Friday, January 23, 2009

Vital Facts About Our Purpose And Victories To Remember



Two thoughts have been brought to my attention on the subject of ‘why are we here’. The first comes from the insight of early philosophy, spirituality, and religious studies and the second from today’s positive psychology awareness. #1 says our key purpose is to live a first-rate life by worshiping whatever God is to us and treating others as we would ourselves. #2 says our reason for being is to be truly happy. However, there is a third thought; growing, learning, and finding out how to be truthfully victoriuos in our lives or battles with addiction and how we are living our life to fulfill that idea.

Vital facts about our purpose to remember:

1. Our most important ‘reason for being’ is to be victorious, but frequently our lives are a series of steps to first define accomplishment and secondly to determine how to be victorious, usually by a painful trial and error system, especially with an addiction. The majority of the uncertainty has to do with discovering what our true purpose really is. And then the test is deciding how to live our life for the greatest results. Staying focused on that main concern without getting sideswiped with all the humorous distractions, can easily lead us off the path.

2. There is no ignoring the practice of deciding how our own achievements compare with others, but trying to “keep up with the Jones’s” seems to never stop. At some point we all have to discover our own personal meaning of what victory really is. Eventually, victory, just like joy, turns out to be what you gain from doing what you have to get there. As with anything else that means something, we’re the only one who knows if we truly have it our not; it is or it isn’t and there’s truly is no in between that someone else can decide for you.

3. The policy for victory in life has already been laid out and a main struggle in life is to find out what these policies are. Using the right policies correctly leads to victory, and the opposite leads to everything else. It’s actually that simple, but we can misuse a lot of precious time by trying to make up our own rules or throw away even more time by not learning from our mess-ups and continuing them. However, the way to recognize what something truly is, is to know what it truly isn’t first. The pathway, especially to recovery, can be long, full of twists and turns, full of obstacles and full of dead ends for some of us. And naturally our pride or ego, regularly keeps us from seeing the genuine reality. More times than not we have wrong and partial perceptions, viewpoints, thinking and conclusions which we hardly ever want to face up to or admit to.

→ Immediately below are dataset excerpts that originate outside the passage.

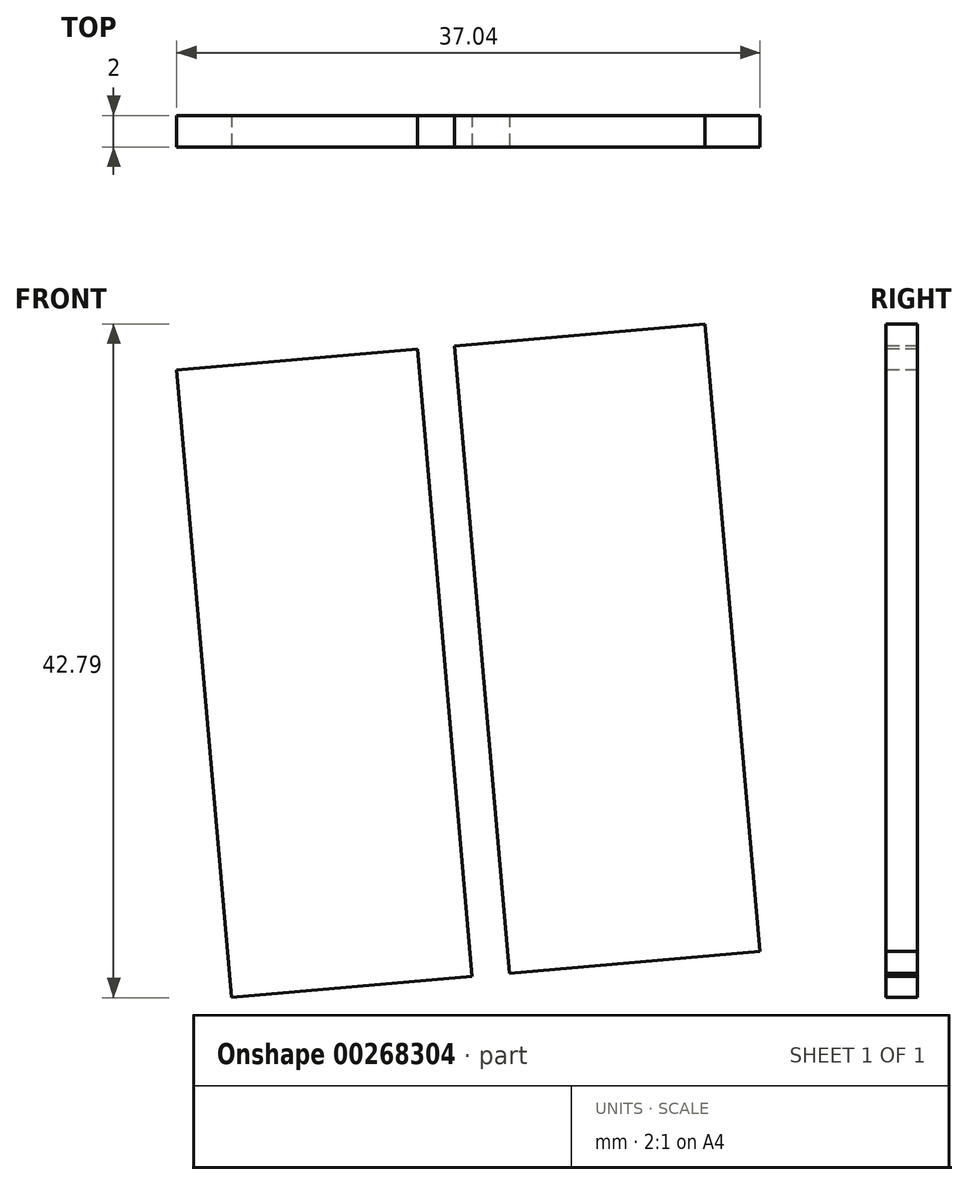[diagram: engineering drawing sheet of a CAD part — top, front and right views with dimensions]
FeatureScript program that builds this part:
annotation { "Feature Type Name" : "Feature", "Feature Type Description" : "" }
export const myFeature = defineFeature(function(context is Context, id is Id, definition is map)
    precondition{}
    {
        {
            var Q0;
            Q0=qCreatedBy(makeId("Top.planeOp"),FACE);
            var sketch = newSketch(context, id + "F0", { "sketchPlane" : qUnion([Q0])});
            skLineSegment(sketch, "E0.bottom", {"start": v(-16.71, 1) * mm, "end": v(-1.5, 1) * mm});
            skLineSegment(sketch, "E0.top", {"start": v(-16.71, -1) * mm, "end": v(-1.5, -1) * mm});
            skLineSegment(sketch, "E0.left", {"start": v(-16.71, 1) * mm, "end": v(-16.71, -1) * mm});
            skLineSegment(sketch, "E0.right", {"start": v(-1.5, 1) * mm, "end": v(-1.5, -1) * mm});
            skLineSegment(sketch, "E1.bottom", {"start": v(1, 1) * mm, "end": v(16.97, 1) * mm});
            skLineSegment(sketch, "E1.top", {"start": v(1, -1) * mm, "end": v(16.97, -1) * mm});
            skLineSegment(sketch, "E1.left", {"start": v(1, 1) * mm, "end": v(1, -1) * mm});
            skLineSegment(sketch, "E1.right", {"start": v(16.97, 1) * mm, "end": v(16.97, -1) * mm});
            skLineSegment(sketch, "E2.bottom", {"start": v(-16.71, 1) * mm, "end": v(-1.38, 1) * mm});
            skLineSegment(sketch, "E2.top", {"start": v(-16.71, -1) * mm, "end": v(-1.38, -1) * mm});
            skLineSegment(sketch, "E2.right", {"start": v(-1.38, 1) * mm, "end": v(-1.38, -1) * mm});
            skLineSegment(sketch, "E3.bottom", {"start": v(2.62, 1) * mm, "end": v(16.97, 1) * mm});
            skLineSegment(sketch, "E3.top", {"start": v(2.62, -1) * mm, "end": v(16.97, -1) * mm});
            skLineSegment(sketch, "E3.left", {"start": v(2.62, 1) * mm, "end": v(2.62, -1) * mm});
            skSolve(sketch);
        }
        {
            var Q0;
            Q0 = qSketchRegion(id + "F0", true);
            extrude(context, id + "F1", {"entities" : qUnion([Q0]), "depth" : 40 * mm});
        }
        {
            var Q0;
            Q0=makeQuery(id+"F1.opExtrude","SWEPT_BODY",BODY,{"disambiguationData":[OSD([sQuery(id+"F0.wireOp",EDGE,"E2.bottom"),sQuery(id+"F0.wireOp",EDGE,"E2.top"),sQuery(id+"F0.wireOp",EDGE,"E0.left"),sQuery(id+"F0.wireOp",EDGE,"E2.right")])]});
            var Q1;
            Q1=makeQuery(id+"F1.opExtrude","SWEPT_BODY",BODY,{"disambiguationData":[OSD([sQuery(id+"F0.wireOp",EDGE,"E3.bottom"),sQuery(id+"F0.wireOp",EDGE,"E3.top"),sQuery(id+"F0.wireOp",EDGE,"E3.left"),sQuery(id+"F0.wireOp",EDGE,"E1.right")])]});
            var Q2;
            Q2=makeQuery(id+"F1.opExtrude","CAP_EDGE",EDGE,{"disambiguationData":[OSD([sQuery(id+"F0.wireOp",EDGE,"E1.right")])],"isStart":true});
            transform(context, id + "F2", {"entities" : qUnion([Q0, Q1]), "transformType" : TransformType.ROTATION, "transformAxis" : qUnion([Q2]), "angle" : 5 * degree, "makeCopy" : false});
        }
    });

4. Becoming optimistic, cheerful and hopeful about victory is essential in actually achieving it, but staying this way all the time is easier said than done, especially if you have an addiction. Repeatedly, you have to be more conscious of your own thinking and emotions and begin catching yourself when you are thinking and feeling faint hints of disapproval and doubts. These could be making you unable to achieve your victory, whatever it is. Turning these faint negative feelings into a positive thing can be a slow and agonizing process.

No doubt, there are degrees of victory, but when these facts are known, accepted and used in your life, doubts start to dissolve.

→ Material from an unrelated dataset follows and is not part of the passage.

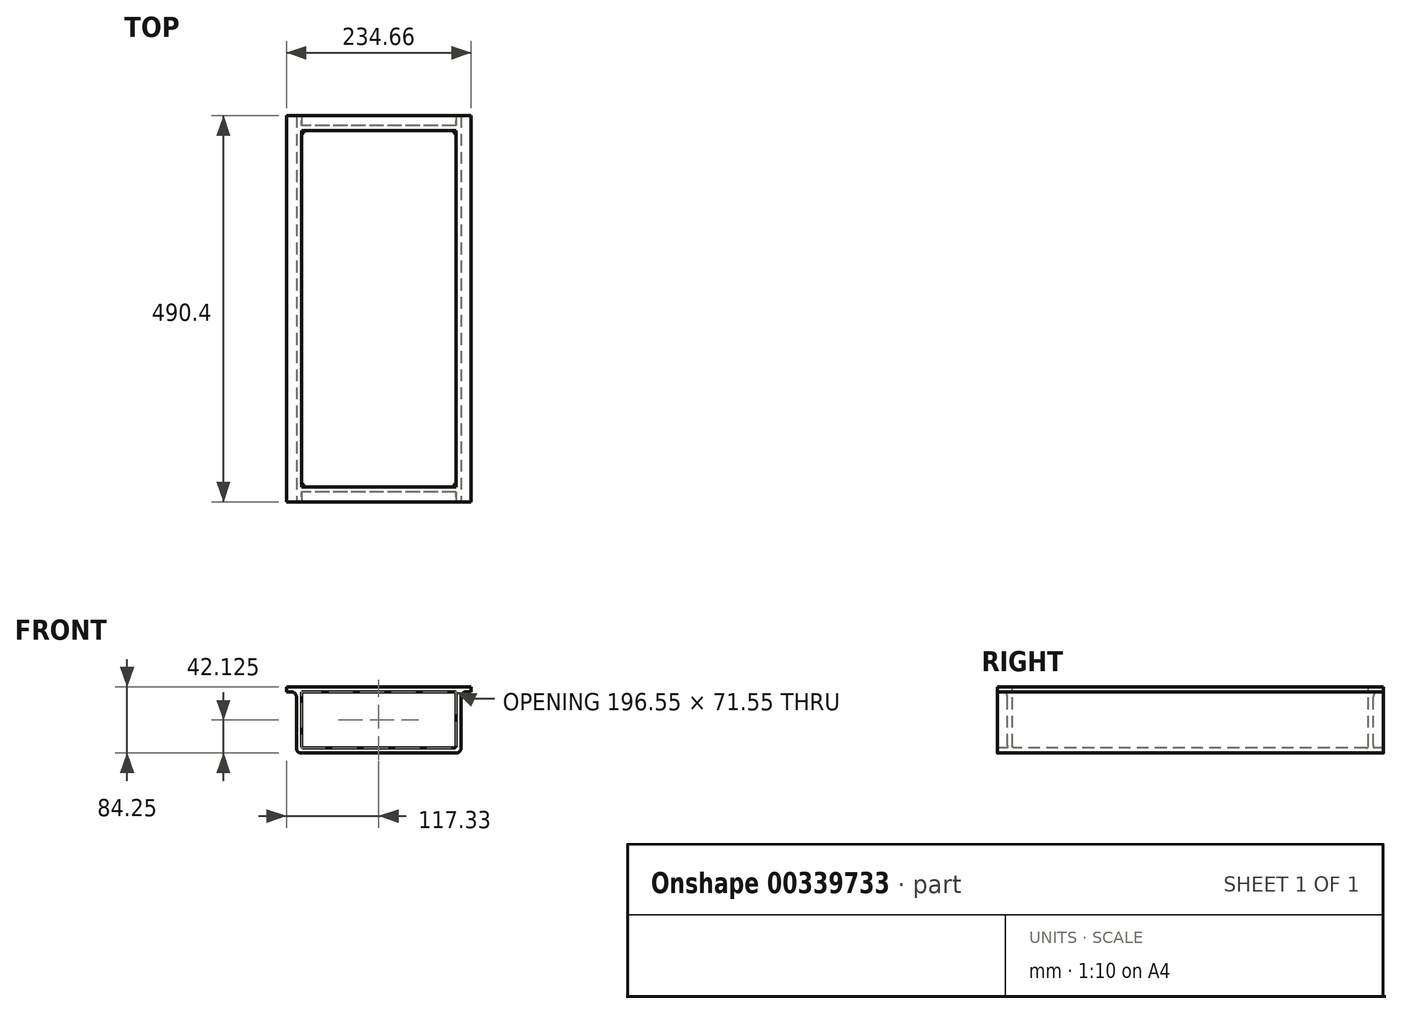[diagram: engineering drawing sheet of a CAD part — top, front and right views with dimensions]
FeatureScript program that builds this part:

Vital tips on how to use these facts in order to be more victorious:

1. Remember what it is that you eventually want out of your life (ask why until there’s nowhere for the answer to hide), or what you’re doing to get there, until it becomes apparent without a doubt. Then think about how victorious you are by knowing what victory really is to you, what progress you’re making getting there, and how this all makes you feel.

2. Get yourself moving away from the accepted mentality of comparing yourself to others and begin focusing on what it takes to better yourself to move closer to where you want to be and not where you are. Remember to be grateful for any forward movement you make, no matter how tiny.

3. Realize the worth of slowing down and noticing the tie between what you now think your purpose is, what you’re doing now to fulfill that, and the real outcome you’re getting. Do this in a totally open, truthful and sincere way. Connect to your sober mind and emotions to notice the existence and impact of faint negativity.

4. Always remember where the potential and opportunity for being victorious comes from and constantly grow your humble admiration of this ultimate truth that makes the whole thing possible.